*DIRECTIONS*.
#1 Summarize the HIV research summaries in two sentences.
#2 Proceed with the HIV research summaries from the point where they end.

*QUOTED PASSAGE*.

****



  • NWCS 399: CT as Non-Invasive Assessment of Fat Quality

    The Journal of Clinical Endocrinology & Metabolism, April 2019

    Fat quality or function contributes to risk for diseases such as heart disease, fatty liver disease, and diabetes, and may be as important as fat quantity when assessing the risk of poor health outcomes. In the past, fat quality could only be determined by performing fat biopsies and measuring fat cell size under the microscope. However, measuring fat cell density on a CT scan may also measure fat quality (lower density=poorer quality/more poorly functioning fat cells). NWCS 399 compared data from abdominal subcutaneous fat biopsy specimens, with fat density data from CT scans in the ACTG A5224s (a sub-study of A5202, which randomized adults living with HIV to abacavir/lamivudine (ABC/3TC) or tenofovir/emtricitabine (TDF/FTC) with open-label efavirenz (EFV) or atazanavir/ritonavir (ATV/r)).

    Over 96 weeks of ART, fat quantity increased (+18%) and fat density decreased (-3%). Mean fat cell area correlated with fat density measured on CT scan both before and after ART and after adjusting for fat quantity, age, race, sex, CD4+ T lymphocyte count, and HIV-1 RNA. Therefore, subcutaneous fat density measured by CT scan served as an accurate representation of subcutaneous fat cell size in adults with HIV on and off ART, suggesting that CT is a useful tool for non-invasive assessment of fat quality.

    CT Fat Density Accurately Reflects Histologic Fat Quality in Adults With HIV On and Off Antiretroviral Therapy.

  • Underlying Factors Associated with Racial Disparities in HIV Outcomes

    February 1, 2019 Alexis Sexton Publications

    Open Forum Infectious Diseases, February 2019

    Racial/ethnic disparities in HIV outcomes have persisted despite effective antiretroviral therapy. The landmark ACTG A5257 study, examining initial non-NNRTI based regimens for ART, used clinical and socioeconomic data to assess factors associated with virologic failure and adverse events within racial/ethnic groups. Study authors analyzed data from 1762 participants: 757 self-reported as non-Hispanic black (NHB), 615 as non-Hispanic white (NHW), and 390 as Hispanic. The proportion with virologic failure was higher for NHB (22%) and Hispanic (17%) participants compared with NHWs (9%). Factors associated with virologic failure were poor adherence and higher baseline HIV RNA level. Prior clinical AIDS diagnosis was associated with virologic failure among NHBs only, and unstable housing and illicit drug use for NHWs only. Factors associated with adverse events were female sex in all groups and concurrent use of medications for comorbidities in NHB and Hispanic participants only. This important study shows that modifiable risk factors associated with virologic failure and tolerability of ART differ between racial groups, suggesting interventions to prolong the durability of first-line regimens.

****

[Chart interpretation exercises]
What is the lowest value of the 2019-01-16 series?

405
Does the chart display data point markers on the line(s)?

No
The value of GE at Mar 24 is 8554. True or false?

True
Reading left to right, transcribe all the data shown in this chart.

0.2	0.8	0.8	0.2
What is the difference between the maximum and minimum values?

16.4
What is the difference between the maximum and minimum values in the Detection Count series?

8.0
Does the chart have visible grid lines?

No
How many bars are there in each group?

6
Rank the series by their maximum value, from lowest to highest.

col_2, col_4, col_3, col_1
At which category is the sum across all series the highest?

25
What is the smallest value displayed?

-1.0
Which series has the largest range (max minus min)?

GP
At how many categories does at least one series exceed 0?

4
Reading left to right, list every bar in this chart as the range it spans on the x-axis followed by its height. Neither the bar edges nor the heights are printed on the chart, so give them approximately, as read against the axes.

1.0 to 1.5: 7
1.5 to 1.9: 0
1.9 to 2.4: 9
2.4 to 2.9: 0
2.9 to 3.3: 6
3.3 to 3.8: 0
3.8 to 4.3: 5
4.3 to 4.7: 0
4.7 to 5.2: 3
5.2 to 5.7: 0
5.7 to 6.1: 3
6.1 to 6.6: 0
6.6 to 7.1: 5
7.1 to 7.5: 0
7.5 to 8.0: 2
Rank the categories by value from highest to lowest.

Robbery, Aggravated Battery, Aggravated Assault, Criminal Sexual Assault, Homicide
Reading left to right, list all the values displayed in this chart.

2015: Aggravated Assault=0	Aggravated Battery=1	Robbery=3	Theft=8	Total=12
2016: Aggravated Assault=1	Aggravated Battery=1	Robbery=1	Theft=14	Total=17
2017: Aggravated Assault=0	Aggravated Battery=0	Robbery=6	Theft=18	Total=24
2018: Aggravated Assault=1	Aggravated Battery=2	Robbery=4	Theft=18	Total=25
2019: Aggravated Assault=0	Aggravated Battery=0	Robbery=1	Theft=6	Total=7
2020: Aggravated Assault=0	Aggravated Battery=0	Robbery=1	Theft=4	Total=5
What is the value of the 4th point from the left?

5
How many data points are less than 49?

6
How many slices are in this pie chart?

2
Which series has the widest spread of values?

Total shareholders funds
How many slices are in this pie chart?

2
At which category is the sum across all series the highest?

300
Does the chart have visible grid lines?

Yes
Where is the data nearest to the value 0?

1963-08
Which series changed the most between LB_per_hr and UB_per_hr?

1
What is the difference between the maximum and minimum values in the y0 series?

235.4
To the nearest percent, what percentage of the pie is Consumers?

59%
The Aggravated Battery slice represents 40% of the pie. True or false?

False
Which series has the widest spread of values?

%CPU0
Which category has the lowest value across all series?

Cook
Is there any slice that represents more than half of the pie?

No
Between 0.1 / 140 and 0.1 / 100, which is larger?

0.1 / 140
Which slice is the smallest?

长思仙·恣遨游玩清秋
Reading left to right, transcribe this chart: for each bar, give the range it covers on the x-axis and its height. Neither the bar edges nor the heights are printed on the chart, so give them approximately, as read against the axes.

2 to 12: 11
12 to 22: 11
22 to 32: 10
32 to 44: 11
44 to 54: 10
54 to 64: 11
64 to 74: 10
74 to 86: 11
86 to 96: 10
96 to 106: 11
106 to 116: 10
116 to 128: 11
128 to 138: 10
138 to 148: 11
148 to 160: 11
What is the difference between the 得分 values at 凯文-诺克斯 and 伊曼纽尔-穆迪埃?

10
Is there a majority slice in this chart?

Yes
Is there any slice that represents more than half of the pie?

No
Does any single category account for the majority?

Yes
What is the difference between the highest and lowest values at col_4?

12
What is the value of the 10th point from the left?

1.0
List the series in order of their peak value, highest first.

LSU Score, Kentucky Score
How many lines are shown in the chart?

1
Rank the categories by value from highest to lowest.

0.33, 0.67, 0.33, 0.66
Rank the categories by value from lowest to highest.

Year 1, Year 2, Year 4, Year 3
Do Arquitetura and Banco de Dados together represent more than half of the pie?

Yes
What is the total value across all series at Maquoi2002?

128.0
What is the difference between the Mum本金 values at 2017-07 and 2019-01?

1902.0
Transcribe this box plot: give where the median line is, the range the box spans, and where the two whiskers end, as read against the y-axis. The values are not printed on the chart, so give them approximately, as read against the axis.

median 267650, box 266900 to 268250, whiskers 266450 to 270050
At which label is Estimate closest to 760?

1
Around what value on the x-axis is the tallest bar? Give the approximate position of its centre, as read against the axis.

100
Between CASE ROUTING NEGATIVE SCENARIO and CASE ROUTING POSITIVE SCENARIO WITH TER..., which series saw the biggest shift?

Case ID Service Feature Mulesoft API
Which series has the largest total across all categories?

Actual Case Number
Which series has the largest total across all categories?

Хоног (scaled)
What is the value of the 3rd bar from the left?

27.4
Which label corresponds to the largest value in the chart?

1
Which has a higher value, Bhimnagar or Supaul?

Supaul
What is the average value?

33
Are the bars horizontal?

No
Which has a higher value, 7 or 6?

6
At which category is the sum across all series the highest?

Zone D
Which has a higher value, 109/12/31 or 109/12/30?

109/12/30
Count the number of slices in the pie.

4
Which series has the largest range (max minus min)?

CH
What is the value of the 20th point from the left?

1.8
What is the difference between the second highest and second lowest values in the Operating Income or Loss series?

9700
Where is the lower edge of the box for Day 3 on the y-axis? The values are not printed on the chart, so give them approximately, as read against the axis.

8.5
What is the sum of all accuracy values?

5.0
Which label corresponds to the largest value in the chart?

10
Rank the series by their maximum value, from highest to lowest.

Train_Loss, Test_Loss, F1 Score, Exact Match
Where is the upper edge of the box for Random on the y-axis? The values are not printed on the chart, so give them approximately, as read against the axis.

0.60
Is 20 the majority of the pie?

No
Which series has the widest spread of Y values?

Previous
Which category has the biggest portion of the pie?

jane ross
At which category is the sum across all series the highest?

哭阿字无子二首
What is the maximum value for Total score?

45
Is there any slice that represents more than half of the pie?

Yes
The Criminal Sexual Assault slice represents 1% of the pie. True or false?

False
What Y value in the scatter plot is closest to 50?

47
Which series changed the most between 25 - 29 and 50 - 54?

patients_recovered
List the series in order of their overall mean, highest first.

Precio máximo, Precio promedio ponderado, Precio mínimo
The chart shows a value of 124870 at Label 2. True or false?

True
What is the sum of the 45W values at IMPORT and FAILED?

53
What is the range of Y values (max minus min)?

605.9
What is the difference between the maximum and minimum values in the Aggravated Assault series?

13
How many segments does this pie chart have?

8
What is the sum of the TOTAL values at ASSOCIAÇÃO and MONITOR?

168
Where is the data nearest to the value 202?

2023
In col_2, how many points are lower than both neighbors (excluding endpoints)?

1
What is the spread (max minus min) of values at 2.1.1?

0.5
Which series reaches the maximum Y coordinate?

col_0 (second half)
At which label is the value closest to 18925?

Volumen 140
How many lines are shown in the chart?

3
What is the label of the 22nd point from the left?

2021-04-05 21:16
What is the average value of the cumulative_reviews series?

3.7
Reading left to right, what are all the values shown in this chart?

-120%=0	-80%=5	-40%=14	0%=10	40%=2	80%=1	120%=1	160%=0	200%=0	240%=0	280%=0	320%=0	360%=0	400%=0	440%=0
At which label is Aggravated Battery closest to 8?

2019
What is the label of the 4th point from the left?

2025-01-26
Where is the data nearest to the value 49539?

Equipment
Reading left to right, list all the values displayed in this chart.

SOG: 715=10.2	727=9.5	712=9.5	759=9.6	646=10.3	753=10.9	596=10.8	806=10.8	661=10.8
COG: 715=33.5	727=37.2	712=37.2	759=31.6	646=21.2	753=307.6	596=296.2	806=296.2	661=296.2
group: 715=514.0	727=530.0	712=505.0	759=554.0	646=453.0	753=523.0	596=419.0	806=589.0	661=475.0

****

*YOUR WRITTEN ANSWERS*.
#1 NWCS 399 compared fat biopsy specimens with CT scans in adults with HIV and found that subcutaneous fat density on CT correlated with fat cell size before and after ART, suggesting CT is a useful non-invasive way to assess fat quality. An analysis of 1762 participants in ACTG A5257 found higher virologic failure among non-Hispanic black and Hispanic participants than among non-Hispanic white participants, and the factors associated with virologic failure and adverse events differed between racial/ethnic groups.

#2
  • DTG/3TC is Durable Initial Therapy through 48 Weeks

    January 18, 2019 Alexis Sexton Publications

    Journal of Antimicrobial Chemotherapy, January 2019

    This study is an important subset analysis of the AIDS Clinical Trials Group study A5353, which demonstrated the efficacy and safety of dolutegravir and lamivudine for the initial treatment of HIV-1 infection at week 24 in individuals with HIV-1 RNA levels 1000-500 000 copies/mL for the first time. This study shows the durability of these findings out to 48 weeks and also compares the efficacy of the regimen in participants with baseline HIV-1 RNA ≤100 000 copies/mL versus >100 000 copies/mL. Authors show that – in 120 enrolled eligible participants included in the analysis, 85% (95% CI 77%-91%) had virologic success at 48 weeks. At week 48, 102 of the 120 participants (85%; 95% CI 77%-91%) had virological success. Virological success was similar between those with starting HIV RNA levels below and above 100,000 copies/mL. No new drug resistance mutations were observed in any of the failures and the regimen was well-tolerated.  This study, along with the GEMINI study, verifies the durability of DTG/3TC as initial therapy out to 48 weeks for those who are naïve to HIV therapy and have no baseline resistance mutations.